» **THE PROBLEM**: Without any pictures, restate the full set of records below exactly.

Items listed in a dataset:
-- -- --
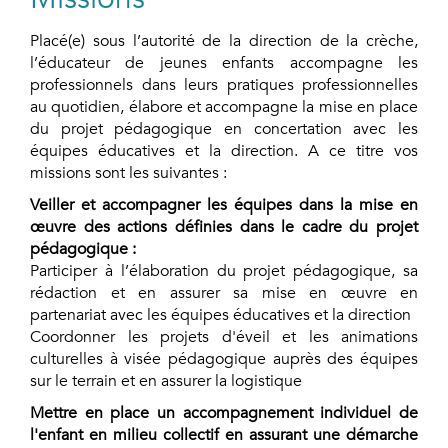
Placé(e) sous l’autorité de la direction de la crèche,
l’éducateur de jeunes enfants accompagne les
professionnels dans leurs pratiques professionnelles
au quotidien, élabore et accompagne la mise en place
du projet pédagogique en concertation avec les
équipes éducatives et la direction. A ce titre vos
missions sont les suivantes :
Veiller et accompagner les équipes dans la mise en
œuvre des actions définies dans le cadre du projet
pédagogique :
Participer à l’élaboration du projet pédagogique, sa
rédaction et en assurer sa mise en œuvre en
partenariat avec les équipes éducatives et la direction
Coordonner les projets d'éveil et les animations
culturelles à visée pédagogique auprès des équipes
sur le terrain et en assurer la logistique
Mettre en place un accompagnement individuel de
l'enfant en milieu collectif en assurant une démarche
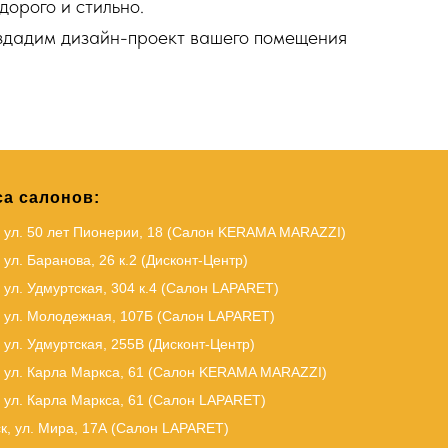
дорого и стильно.
оздадим дизайн-проект вашего помещения
а салонов:
, ул. 50 лет Пионерии, 18 (Салон KERAMA MARAZZI)
 ул. Баранова, 26 к.2 (Дисконт-Центр)
 ул. Удмуртская, 304 к.4 (Салон LAPARET)
, ул. Молодежная, 107Б (Салон LAPARET)
 ул. Удмуртская, 255В (Дисконт-Центр)
 ул. Карла Маркса, 61
(Салон KERAMA MARAZZI)
 ул. Карла Маркса, 61
(
Салон LAPARET
)
к, ул. Мира, 17А (Салон LAPARET)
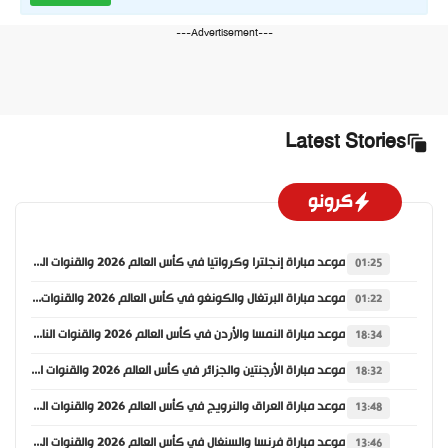
---Advertisement---
Latest Stories
كرونو
موعد مباراة إنجلترا وكرواتيا في كأس العالم 2026 والقنوات الناقلة
01:25
موعد مباراة البرتغال والكونغو في كأس العالم 2026 والقنوات الناقلة
01:22
موعد مباراة النمسا والأردن في كأس العالم 2026 والقنوات الناقلة
18:34
موعد مباراة الأرجنتين والجزائر في كأس العالم 2026 والقنوات الناقلة
18:32
موعد مباراة العراق والنرويج في كأس العالم 2026 والقنوات الناقلة
13:48
موعد مباراة فرنسا والسنغال في كأس العالم 2026 والقنوات الناقلة
13:46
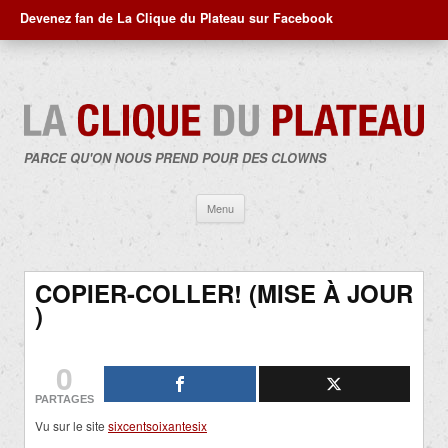
Devenez fan de La Clique du Plateau sur Facebook
PARCE QU'ON NOUS PREND POUR DES CLOWNS
Aller
Menu
au
contenu
COPIER-COLLER! (MISE À JOUR
)
0
PARTAGES
Vu sur le site
sixcentsoixantesix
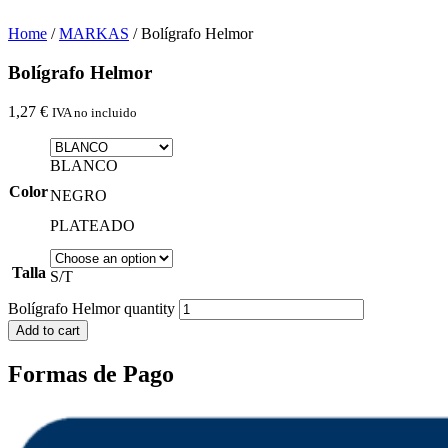
Home
/
MARKAS
/ Bolígrafo Helmor
Bolígrafo Helmor
1,27
€
IVA no incluido
BLANCO
Color
NEGRO
PLATEADO
Talla
S/T
Bolígrafo Helmor quantity
Add to cart
Formas de Pago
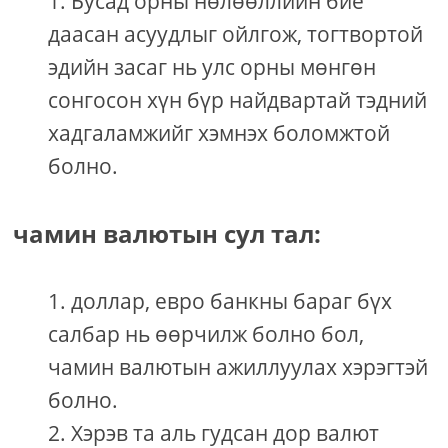
Бусад орны нөлөөллийн бие
даасан асуудлыг ойлгож, тогтвортой
эдийн засаг нь улс орны мөнгөн
сонгосон хүн бүр найдвартай тэдний
хадгаламжийг хэмнэх боломжтой
болно.
чамин валютын сул тал:
доллар, евро банкны бараг бүх
салбар нь өөрчилж болно бол,
чамин валютын ажиллуулах хэрэгтэй
болно.
Хэрэв та аль гудсан дор валют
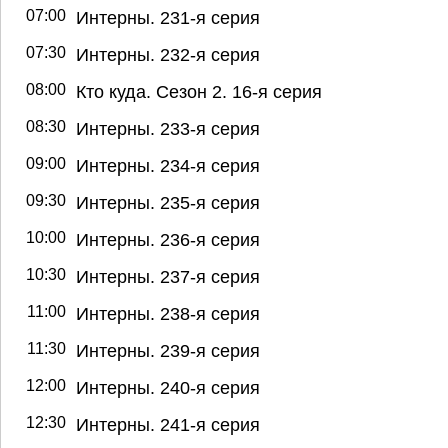
07:00
Интерны. 231-я серия
07:30
Интерны. 232-я серия
08:00
Кто куда. Сезон 2. 16-я серия
08:30
Интерны. 233-я серия
09:00
Интерны. 234-я серия
09:30
Интерны. 235-я серия
10:00
Интерны. 236-я серия
10:30
Интерны. 237-я серия
11:00
Интерны. 238-я серия
11:30
Интерны. 239-я серия
12:00
Интерны. 240-я серия
12:30
Интерны. 241-я серия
-- -- --
» **RESPONSE TO THIS TASK**:
Placé(e) sous l’autorité de la direction de la crèche,
l’éducateur de jeunes enfants accompagne les
professionnels dans leurs pratiques professionnelles
au quotidien, élabore et accompagne la mise en place
du projet pédagogique en concertation avec les
équipes éducatives et la direction. A ce titre vos
missions sont les suivantes :
Veiller et accompagner les équipes dans la mise en
œuvre des actions définies dans le cadre du projet
pédagogique :
Participer à l’élaboration du projet pédagogique, sa
rédaction et en assurer sa mise en œuvre en
partenariat avec les équipes éducatives et la direction
Coordonner les projets d'éveil et les animations
culturelles à visée pédagogique auprès des équipes
sur le terrain et en assurer la logistique
Mettre en place un accompagnement individuel de
l'enfant en milieu collectif en assurant une démarche
дорого и стильно.
оздадим дизайн-проект вашего помещения
а салонов:
, ул. 50 лет Пионерии, 18 (Салон KERAMA MARAZZI)
 ул. Баранова, 26 к.2 (Дисконт-Центр)
 ул. Удмуртская, 304 к.4 (Салон LAPARET)
, ул. Молодежная, 107Б (Салон LAPARET)
 ул. Удмуртская, 255В (Дисконт-Центр)
 ул. Карла Маркса, 61
(Салон KERAMA MARAZZI)
 ул. Карла Маркса, 61
(
Салон LAPARET
)
к, ул. Мира, 17А (Салон LAPARET)
---Advertisement---
Latest Stories
كرونو
موعد مباراة إنجلترا وكرواتيا في كأس العالم 2026 والقنوات الناقلة
01:25
موعد مباراة البرتغال والكونغو في كأس العالم 2026 والقنوات الناقلة
01:22
موعد مباراة النمسا والأردن في كأس العالم 2026 والقنوات الناقلة
18:34
موعد مباراة الأرجنتين والجزائر في كأس العالم 2026 والقنوات الناقلة
18:32
موعد مباراة العراق والنرويج في كأس العالم 2026 والقنوات الناقلة
13:48
موعد مباراة فرنسا والسنغال في كأس العالم 2026 والقنوات الناقلة
13:46
Devenez fan de La Clique du Plateau sur Facebook
PARCE QU'ON NOUS PREND POUR DES CLOWNS
Aller
Menu
au
contenu
COPIER-COLLER! (MISE À JOUR
)
0
PARTAGES
Vu sur le site
sixcentsoixantesix
Home
/
MARKAS
/ Bolígrafo Helmor
Bolígrafo Helmor
1,27
€
IVA no incluido
BLANCO
Color
NEGRO
PLATEADO
Talla
S/T
Bolígrafo Helmor quantity
Add to cart
Formas de Pago
Бусад орны нөлөөллийн бие
даасан асуудлыг ойлгож, тогтвортой
эдийн засаг нь улс орны мөнгөн
сонгосон хүн бүр найдвартай тэдний
хадгаламжийг хэмнэх боломжтой
болно.
чамин валютын сул тал:
доллар, евро банкны бараг бүх
салбар нь өөрчилж болно бол,
чамин валютын ажиллуулах хэрэгтэй
болно.
Хэрэв та аль гудсан дор валют
07:00
Интерны. 231-я серия
07:30
Интерны. 232-я серия
08:00
Кто куда. Сезон 2. 16-я серия
08:30
Интерны. 233-я серия
09:00
Интерны. 234-я серия
09:30
Интерны. 235-я серия
10:00
Интерны. 236-я серия
10:30
Интерны. 237-я серия
11:00
Интерны. 238-я серия
11:30
Интерны. 239-я серия
12:00
Интерны. 240-я серия
12:30
Интерны. 241-я серия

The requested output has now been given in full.